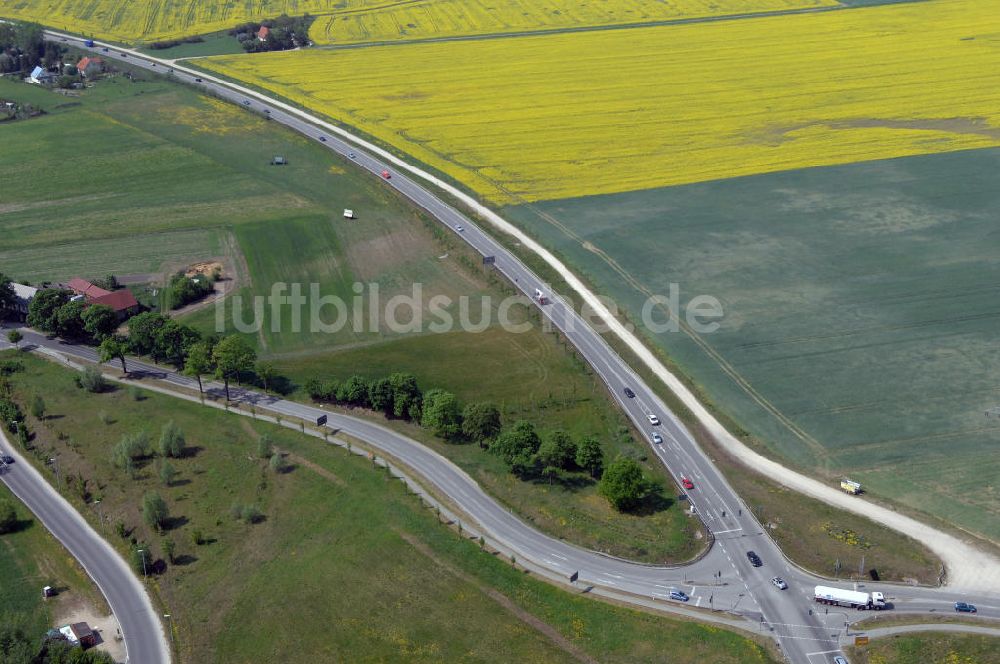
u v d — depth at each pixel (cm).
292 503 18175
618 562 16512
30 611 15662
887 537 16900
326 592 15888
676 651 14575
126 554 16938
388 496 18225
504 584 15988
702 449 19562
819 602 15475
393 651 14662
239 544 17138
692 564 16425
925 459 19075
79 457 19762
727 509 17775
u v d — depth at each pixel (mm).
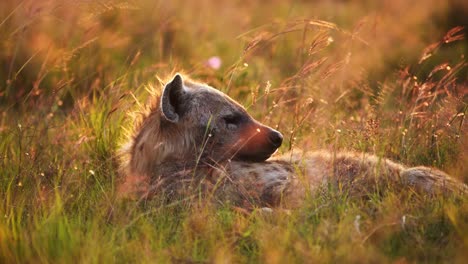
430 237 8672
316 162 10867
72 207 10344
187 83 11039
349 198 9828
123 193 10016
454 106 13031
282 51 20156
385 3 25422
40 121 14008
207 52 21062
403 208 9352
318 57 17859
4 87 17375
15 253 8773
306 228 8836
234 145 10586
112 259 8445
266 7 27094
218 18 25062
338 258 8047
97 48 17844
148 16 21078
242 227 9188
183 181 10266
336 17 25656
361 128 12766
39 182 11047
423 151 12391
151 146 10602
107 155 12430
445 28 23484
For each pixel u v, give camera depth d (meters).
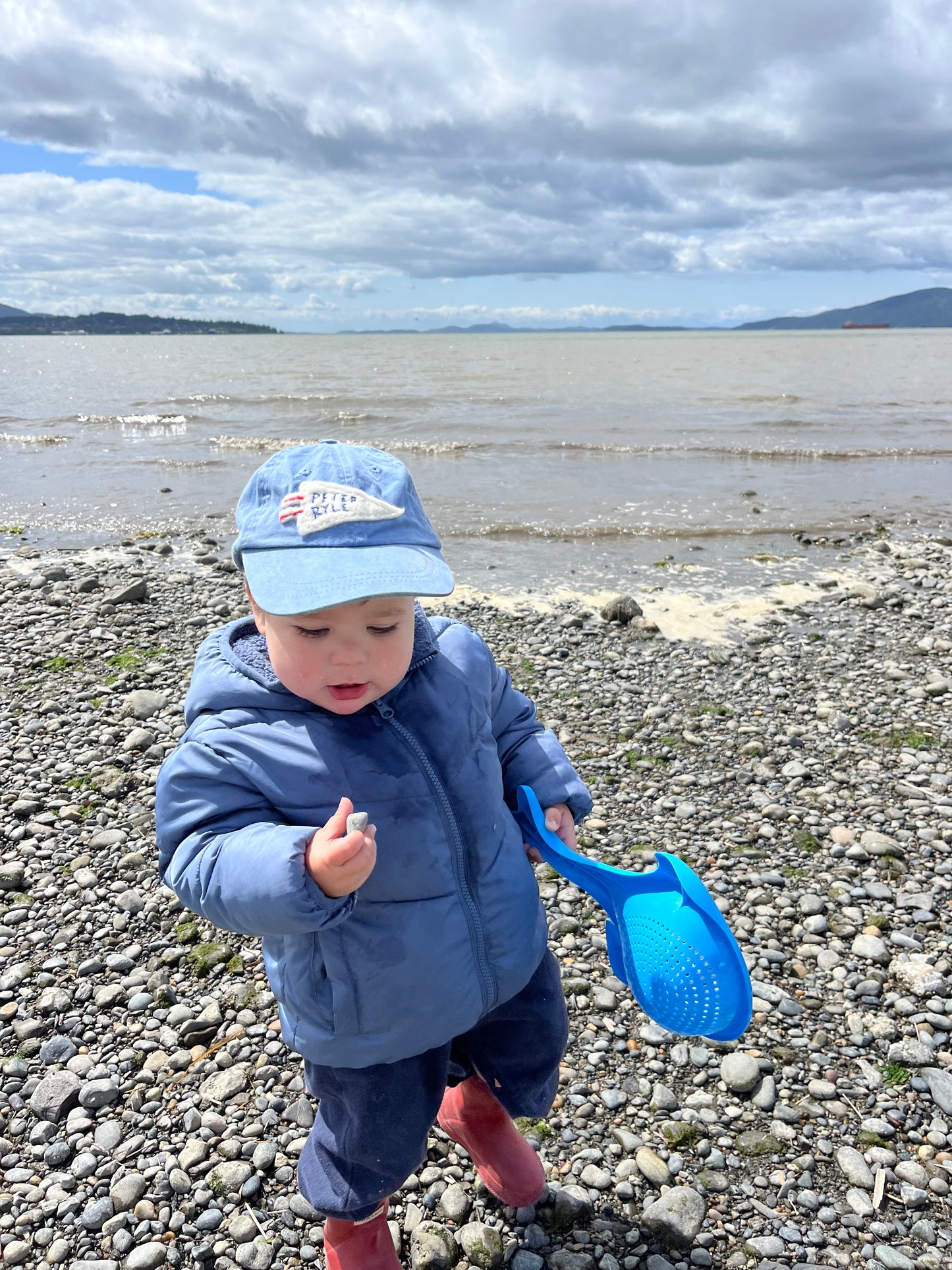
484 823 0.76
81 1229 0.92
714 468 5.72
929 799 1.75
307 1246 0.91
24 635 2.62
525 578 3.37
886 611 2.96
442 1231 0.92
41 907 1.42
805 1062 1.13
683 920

******************************

**Task goal:** With the pictures removed from your copy, retype the lines above from the one that contains "123 193 10016" through the one that contains "525 578 3.37", exactly.

**Task solution:**
123 193 10016
454 106 13031
282 51 20156
385 3 25422
40 121 14008
207 52 21062
403 208 9352
318 57 17859
4 87 17375
15 253 8773
306 228 8836
234 145 10586
112 259 8445
266 7 27094
218 18 25062
338 258 8047
97 48 17844
148 16 21078
242 227 9188
183 181 10266
336 17 25656
361 128 12766
39 182 11047
423 151 12391
151 146 10602
107 155 12430
445 28 23484
For each pixel u v, give camera depth d (meters).
484 823 0.76
81 1229 0.92
714 468 5.72
929 799 1.75
307 1246 0.91
24 635 2.62
525 578 3.37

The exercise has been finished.